Determine the real numbers $x$, $y$, $z > 0$ for which $xyz \leq \min\left\{4(x - \frac{1}{y}), 4(y - \frac{1}{z}), 4(z - \frac{1}{x})\right\}$
Problem
Source: Romania JBMO tst 2023 day 2 p1
Tags: algebra
30.04.2023 11:12
Ferum_2710 wrote: Determine the real numbers $x$, $y$, $z > 0$ for which $xyz \leq \min\left\{\frac{y}{x-1}, \frac{z}{y-1}, \frac{x}{z-1}\right\}$ Uhhh ? There are infinitely many such $x,y,z$ (for example any $x,y,z\in(1,\frac 43)$)
30.04.2023 11:21
pco wrote: Ferum_2710 wrote: Determine the real numbers $x$, $y$, $z > 0$ for which $xyz \leq \min\left\{\frac{y}{x-1}, \frac{z}{y-1}, \frac{x}{z-1}\right\}$ Uhhh ? There are infinitely many such $x,y,z$ (for example any $x,y,z\in(1,\frac 43)$) my bad sorry
30.04.2023 11:48
Ferum_2710 wrote: Determine the real numbers $x$, $y$, $z > 0$ for which $xyz \leq \min\left\{4(x - \frac{1}{y}), 4(y - \frac{1}{z}), 4(z - \frac{1}{x})\right\}$ Let $xy=a,yz=b,zx=c$. Then the given condition easily rewrites as $\min \{a(4-b),b(4-c),c(4-a) \} \geq 4$. Therefore, by the AM-GM inequality, $64 \leq a(4-b) \cdot b(4-c) \cdot c(4-a)=a(4-a) \cdot b(4-b) \cdot c(4-c) \leq 4^3=64,$ and so we must have equality everywhere.

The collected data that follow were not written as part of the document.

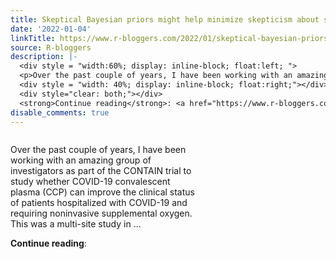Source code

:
 ```yaml
---
title: Skeptical Bayesian priors might help minimize skepticism about subgroup analyses
date: '2022-01-04'
linkTitle: https://www.r-bloggers.com/2022/01/skeptical-bayesian-priors-might-help-minimize-skepticism-about-subgroup-analyses/
source: R-bloggers
description: |-
  <div style = "width:60%; display: inline-block; float:left; ">
  <p>Over the past couple of years, I have been working with an amazing group of investigators as part of the CONTAIN trial to study whether COVID-19 convalescent plasma (CCP) can improve the clinical status of patients hospitalized with COVID-19 and requiring noninvasive supplemental oxygen. This was a multi-site study in ...</p></div>
  <div style = "width: 40%; display: inline-block; float:right;"></div>
  <div style="clear: both;"></div>
  <strong>Continue reading</strong>: <a href="https://www.r-bloggers.com/2022/01/skeptical-bayesian-pr ...
disable_comments: true
---
```

<div style = "width:60%; display: inline-block; float:left; ">
<p>Over the past couple of years, I have been working with an amazing group of investigators as part of the CONTAIN trial to study whether COVID-19 convalescent plasma (CCP) can improve the clinical status of patients hospitalized with COVID-19 and requiring noninvasive supplemental oxygen. This was a multi-site study in ...</p></div>
<div style = "width: 40%; display: inline-block; float:right;"></div>
<div style="clear: both;"></div>
<strong>Continue reading</strong>: <a href="https://www.r-bloggers.com/2022/01/skeptical-bayesian-pr ...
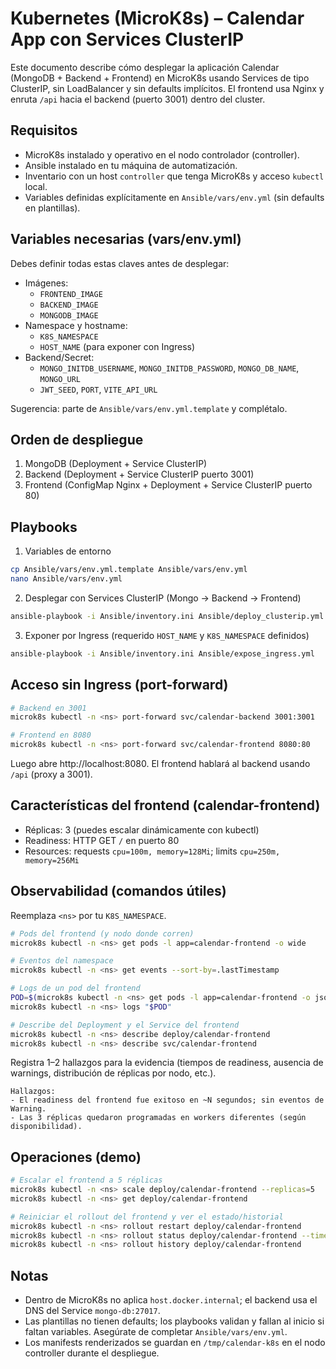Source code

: # Kubernetes (MicroK8s) – Calendar App con Services ClusterIP

Este documento describe cómo desplegar la aplicación Calendar (MongoDB + Backend + Frontend) en MicroK8s usando Services de tipo ClusterIP, sin LoadBalancer y sin defaults implícitos. El frontend usa Nginx y enruta `/api` hacia el backend (puerto 3001) dentro del cluster.

## Requisitos

- MicroK8s instalado y operativo en el nodo controlador (controller).
- Ansible instalado en tu máquina de automatización.
- Inventario con un host `controller` que tenga MicroK8s y acceso `kubectl` local.
- Variables definidas explícitamente en `Ansible/vars/env.yml` (sin defaults en plantillas).

## Variables necesarias (vars/env.yml)

Debes definir todas estas claves antes de desplegar:

- Imágenes:
	- `FRONTEND_IMAGE`
	- `BACKEND_IMAGE`
	- `MONGODB_IMAGE`
- Namespace y hostname:
	- `K8S_NAMESPACE`
	- `HOST_NAME` (para exponer con Ingress)
- Backend/Secret:
	- `MONGO_INITDB_USERNAME`, `MONGO_INITDB_PASSWORD`, `MONGO_DB_NAME`, `MONGO_URL`
	- `JWT_SEED`, `PORT`, `VITE_API_URL`
<!-- Sin variable APP_NAME: se usa únicamente K8S_NAMESPACE y variables existentes -->

Sugerencia: parte de `Ansible/vars/env.yml.template` y complétalo.

## Orden de despliegue

1) MongoDB (Deployment + Service ClusterIP)
2) Backend (Deployment + Service ClusterIP puerto 3001)
3) Frontend (ConfigMap Nginx + Deployment + Service ClusterIP puerto 80)

## Playbooks

1) Variables de entorno

```bash
cp Ansible/vars/env.yml.template Ansible/vars/env.yml
nano Ansible/vars/env.yml
```

2) Desplegar con Services ClusterIP (Mongo → Backend → Frontend)

```bash
ansible-playbook -i Ansible/inventory.ini Ansible/deploy_clusterip.yml
```

3) Exponer por Ingress (requerido `HOST_NAME` y `K8S_NAMESPACE` definidos)

```bash
ansible-playbook -i Ansible/inventory.ini Ansible/expose_ingress.yml
```

## Acceso sin Ingress (port-forward)

```bash
# Backend en 3001
microk8s kubectl -n <ns> port-forward svc/calendar-backend 3001:3001

# Frontend en 8080
microk8s kubectl -n <ns> port-forward svc/calendar-frontend 8080:80
```

Luego abre http://localhost:8080. El frontend hablará al backend usando `/api` (proxy a 3001).

## Características del frontend (calendar-frontend)

- Réplicas: 3 (puedes escalar dinámicamente con kubectl)
- Readiness: HTTP GET `/` en puerto 80
- Resources: requests `cpu=100m, memory=128Mi`; limits `cpu=250m, memory=256Mi`

## Observabilidad (comandos útiles)

Reemplaza `<ns>` por tu `K8S_NAMESPACE`.

```bash
# Pods del frontend (y nodo donde corren)
microk8s kubectl -n <ns> get pods -l app=calendar-frontend -o wide

# Eventos del namespace
microk8s kubectl -n <ns> get events --sort-by=.lastTimestamp

# Logs de un pod del frontend
POD=$(microk8s kubectl -n <ns> get pods -l app=calendar-frontend -o jsonpath='{.items[0].metadata.name}')
microk8s kubectl -n <ns> logs "$POD"

# Describe del Deployment y el Service del frontend
microk8s kubectl -n <ns> describe deploy/calendar-frontend
microk8s kubectl -n <ns> describe svc/calendar-frontend
```

Registra 1–2 hallazgos para la evidencia (tiempos de readiness, ausencia de warnings, distribución de réplicas por nodo, etc.).

```text
Hallazgos:
- El readiness del frontend fue exitoso en ~N segundos; sin eventos de Warning.
- Las 3 réplicas quedaron programadas en workers diferentes (según disponibilidad).
```

## Operaciones (demo)

```bash
# Escalar el frontend a 5 réplicas
microk8s kubectl -n <ns> scale deploy/calendar-frontend --replicas=5
microk8s kubectl -n <ns> get deploy/calendar-frontend

# Reiniciar el rollout del frontend y ver el estado/historial
microk8s kubectl -n <ns> rollout restart deploy/calendar-frontend
microk8s kubectl -n <ns> rollout status deploy/calendar-frontend --timeout=300s
microk8s kubectl -n <ns> rollout history deploy/calendar-frontend
```

## Notas

- Dentro de MicroK8s no aplica `host.docker.internal`; el backend usa el DNS del Service `mongo-db:27017`.
- Las plantillas no tienen defaults; los playbooks validan y fallan al inicio si faltan variables. Asegúrate de completar `Ansible/vars/env.yml`.
- Los manifests renderizados se guardan en `/tmp/calendar-k8s` en el nodo controller durante el despliegue.

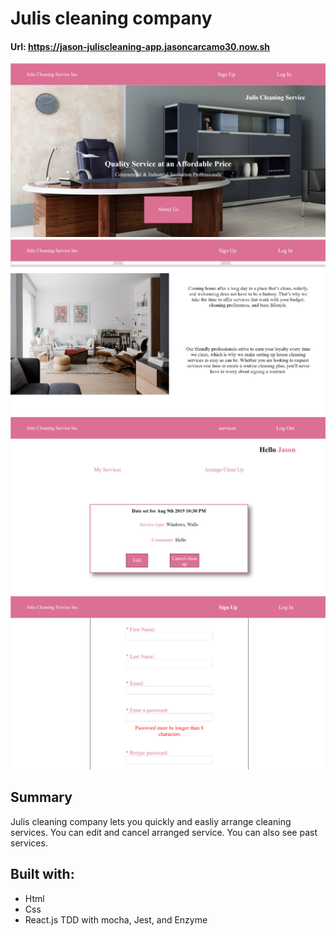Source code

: # Julis cleaning company

#### Url: https://jason-juliscleaning-app.jasoncarcamo30.now.sh

![Julis landing page](/julis-screenshots/Landingpage.png)
![Julis landing page](/julis-screenshots/Landingpage2.png)
![Julis landing page](/julis-screenshots/services.png)
![Julis landing page](/julis-screenshots/signup.png)

## Summary
Julis cleaning company lets you quickly and easliy arrange cleaning services. You can edit and cancel arranged service. You can also see past services.

## Built with:
- Html
- Css
- React.js
TDD with mocha, Jest, and Enzyme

Thus, $a=b=c=2$, that is $x=y=z=\sqrt{2}$.
21.05.2023 22:18
Note that $xyz \leq 4\left(x - \frac{1}{y}\right)$ requires $4\sqrt{xz} \leq xyz + \frac{4}{y} \leq 4x$ by AM-GM, thus $z\leq x$. Analogously from the other two we get $x \leq y$ and $y \leq z$, so necessarily $x=y=z$. Now the requirement holds if and only if $x^3 \leq 4\left(x - \frac{1}{x}\right)$, i.e. $(x^2 - 2)^2 \leq 0$, i.e. $x=\sqrt{2}$, so $x=y=z=\sqrt{2}$ is the only solution.